Lesson 2 — Registry, dispatcher, and dedup

Define the three events, write dispatch() with stubbed channels, and prove the 60-second dedup window from the inspector.

Lesson 3 — Channels and preferences live

Replace the stubs with the inbox writer, the email channel, and a batched preferences read with default-on and the critical-channel override.

Lesson 4 — Wire the three call sites

Add dispatch() after commit in sendInvitation, changeMemberRole, and the Stripe past-due webhook branch.

The starter runs on a local Postgres 18 container. Email is mocked by default, so you do not need a live Resend account to verify your work.

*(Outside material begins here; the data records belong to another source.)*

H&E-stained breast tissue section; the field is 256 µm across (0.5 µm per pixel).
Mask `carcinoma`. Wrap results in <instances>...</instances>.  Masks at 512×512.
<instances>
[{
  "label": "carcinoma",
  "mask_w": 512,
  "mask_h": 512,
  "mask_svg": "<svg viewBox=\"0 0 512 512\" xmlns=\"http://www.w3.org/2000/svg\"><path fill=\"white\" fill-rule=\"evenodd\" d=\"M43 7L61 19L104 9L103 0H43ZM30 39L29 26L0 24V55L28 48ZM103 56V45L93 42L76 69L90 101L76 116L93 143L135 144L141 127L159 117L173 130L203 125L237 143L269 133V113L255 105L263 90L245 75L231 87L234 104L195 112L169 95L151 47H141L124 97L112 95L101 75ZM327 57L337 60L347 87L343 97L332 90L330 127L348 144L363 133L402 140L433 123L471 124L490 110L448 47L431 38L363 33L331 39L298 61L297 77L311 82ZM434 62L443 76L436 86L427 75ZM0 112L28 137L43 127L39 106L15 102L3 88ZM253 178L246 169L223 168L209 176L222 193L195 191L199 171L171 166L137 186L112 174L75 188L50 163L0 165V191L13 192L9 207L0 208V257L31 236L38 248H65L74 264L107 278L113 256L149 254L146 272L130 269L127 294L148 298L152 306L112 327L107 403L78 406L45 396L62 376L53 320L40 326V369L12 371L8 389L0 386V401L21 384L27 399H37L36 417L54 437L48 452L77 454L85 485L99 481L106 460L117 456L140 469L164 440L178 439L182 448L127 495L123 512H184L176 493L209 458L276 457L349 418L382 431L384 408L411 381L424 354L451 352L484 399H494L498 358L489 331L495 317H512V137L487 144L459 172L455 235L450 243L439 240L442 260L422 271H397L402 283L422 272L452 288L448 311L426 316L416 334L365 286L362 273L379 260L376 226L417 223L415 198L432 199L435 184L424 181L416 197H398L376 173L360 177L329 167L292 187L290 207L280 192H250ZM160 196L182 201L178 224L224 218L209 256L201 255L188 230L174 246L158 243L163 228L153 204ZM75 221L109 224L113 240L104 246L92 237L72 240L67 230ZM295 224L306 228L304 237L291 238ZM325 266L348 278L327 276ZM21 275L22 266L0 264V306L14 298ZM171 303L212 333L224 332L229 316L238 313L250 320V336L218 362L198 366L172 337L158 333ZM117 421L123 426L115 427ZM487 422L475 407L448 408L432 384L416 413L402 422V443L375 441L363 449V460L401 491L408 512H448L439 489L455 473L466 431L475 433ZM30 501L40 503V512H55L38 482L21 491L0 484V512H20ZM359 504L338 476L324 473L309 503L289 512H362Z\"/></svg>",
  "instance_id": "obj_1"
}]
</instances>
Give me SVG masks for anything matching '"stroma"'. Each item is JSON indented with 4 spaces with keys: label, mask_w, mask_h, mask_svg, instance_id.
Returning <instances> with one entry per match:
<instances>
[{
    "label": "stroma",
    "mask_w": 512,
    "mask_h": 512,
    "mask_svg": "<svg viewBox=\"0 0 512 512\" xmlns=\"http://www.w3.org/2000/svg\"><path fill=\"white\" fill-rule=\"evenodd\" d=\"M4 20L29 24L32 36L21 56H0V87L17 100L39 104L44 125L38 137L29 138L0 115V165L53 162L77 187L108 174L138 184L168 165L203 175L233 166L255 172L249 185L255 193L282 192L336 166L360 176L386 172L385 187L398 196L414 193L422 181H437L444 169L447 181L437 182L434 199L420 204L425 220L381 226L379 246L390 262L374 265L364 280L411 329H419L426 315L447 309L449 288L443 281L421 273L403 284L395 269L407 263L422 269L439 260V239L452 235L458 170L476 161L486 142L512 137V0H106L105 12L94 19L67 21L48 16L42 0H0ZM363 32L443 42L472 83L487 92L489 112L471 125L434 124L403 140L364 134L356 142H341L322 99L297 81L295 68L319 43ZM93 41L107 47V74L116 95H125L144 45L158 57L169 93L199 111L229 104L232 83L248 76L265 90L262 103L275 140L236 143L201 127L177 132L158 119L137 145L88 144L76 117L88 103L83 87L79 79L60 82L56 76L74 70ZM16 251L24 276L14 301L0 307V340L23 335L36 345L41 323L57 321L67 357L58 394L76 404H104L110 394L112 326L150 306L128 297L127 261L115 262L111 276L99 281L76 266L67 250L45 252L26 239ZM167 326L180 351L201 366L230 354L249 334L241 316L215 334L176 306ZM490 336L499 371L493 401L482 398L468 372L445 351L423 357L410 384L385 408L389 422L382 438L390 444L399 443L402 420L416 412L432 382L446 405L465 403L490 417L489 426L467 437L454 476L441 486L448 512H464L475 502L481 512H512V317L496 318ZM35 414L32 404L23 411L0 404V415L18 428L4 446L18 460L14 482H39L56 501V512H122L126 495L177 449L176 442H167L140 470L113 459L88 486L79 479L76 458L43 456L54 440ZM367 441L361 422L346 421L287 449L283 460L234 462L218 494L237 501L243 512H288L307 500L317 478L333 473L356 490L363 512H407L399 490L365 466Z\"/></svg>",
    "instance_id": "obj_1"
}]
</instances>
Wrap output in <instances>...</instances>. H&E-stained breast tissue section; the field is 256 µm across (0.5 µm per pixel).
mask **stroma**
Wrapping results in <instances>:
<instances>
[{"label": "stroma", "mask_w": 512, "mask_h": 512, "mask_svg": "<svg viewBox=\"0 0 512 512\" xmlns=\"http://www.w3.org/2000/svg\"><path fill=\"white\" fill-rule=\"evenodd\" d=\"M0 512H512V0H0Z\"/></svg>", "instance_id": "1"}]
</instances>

  1. Get the starter codebase from the project repository, under Chapter 071/start/. The fastest way is degit, which copies the directory without its git history:

    Terminal window
    npx degit terencicp/react-saas-course-projects/Chapter\ 071/start notification-dispatcher
    cd notification-dispatcher
  2. Install dependencies:

    Terminal window
    pnpm install
  3. Start Postgres 18:

    Terminal window
    docker compose up -d
  4. Copy the environment template and fill in the two secrets:

    Terminal window
    cp .env.example .env
    openssl rand -base64 32 # paste into BETTER_AUTH_SECRET
    openssl rand -base64 32 # paste into INVITATION_SIGNING_SECRET

    Leave EMAIL_MOCK=1 as it ships.

  5. Run the migrations and seed the two organizations and four users:

    Terminal window
    pnpm db:migrate && pnpm db:seed
  6. Start the dev server:

    Terminal window
    pnpm dev

The environment variables you need, and where each value comes from:

| Variable | Purpose | How to obtain | | --- | --- | --- | | DATABASE_URL (+ DATABASE_URL_UNPOOLED) | Postgres connection | Already set to the Docker container in .env.example | | BETTER_AUTH_SECRET | Signs session cookies and tokens | openssl rand -base64 32 | | INVITATION_SIGNING_SECRET | Signs the invitation accept URL | openssl rand -base64 32 | | RESEND_API_KEY | Resend API key | Mocked under EMAIL_MOCK=1 — any non-empty value works locally | | STRIPE_WEBHOOK_SECRET | Verifies Stripe webhook signatures | The whsec_… value stripe listen prints — needed only for the live billing-past-due path | | APP_URL / NEXT_PUBLIC_APP_URL | App origin | http://localhost:3000 (already set) | | EMAIL_MOCK | Short-circuits Resend and bumps the inspector’s email-sent counter | Leave at 1 |

When pnpm dev is up, open http://localhost:3000. You should see the billing project’s dashboard working as before. Navigate to /inspector: the page loads, but every fire button errors with dispatch not implemented — the dispatcher is the first thing you write. Its notification reads return empty, and /inbox renders an empty feed. That is the expected starting state. In the next lesson you make the first fire button do something real.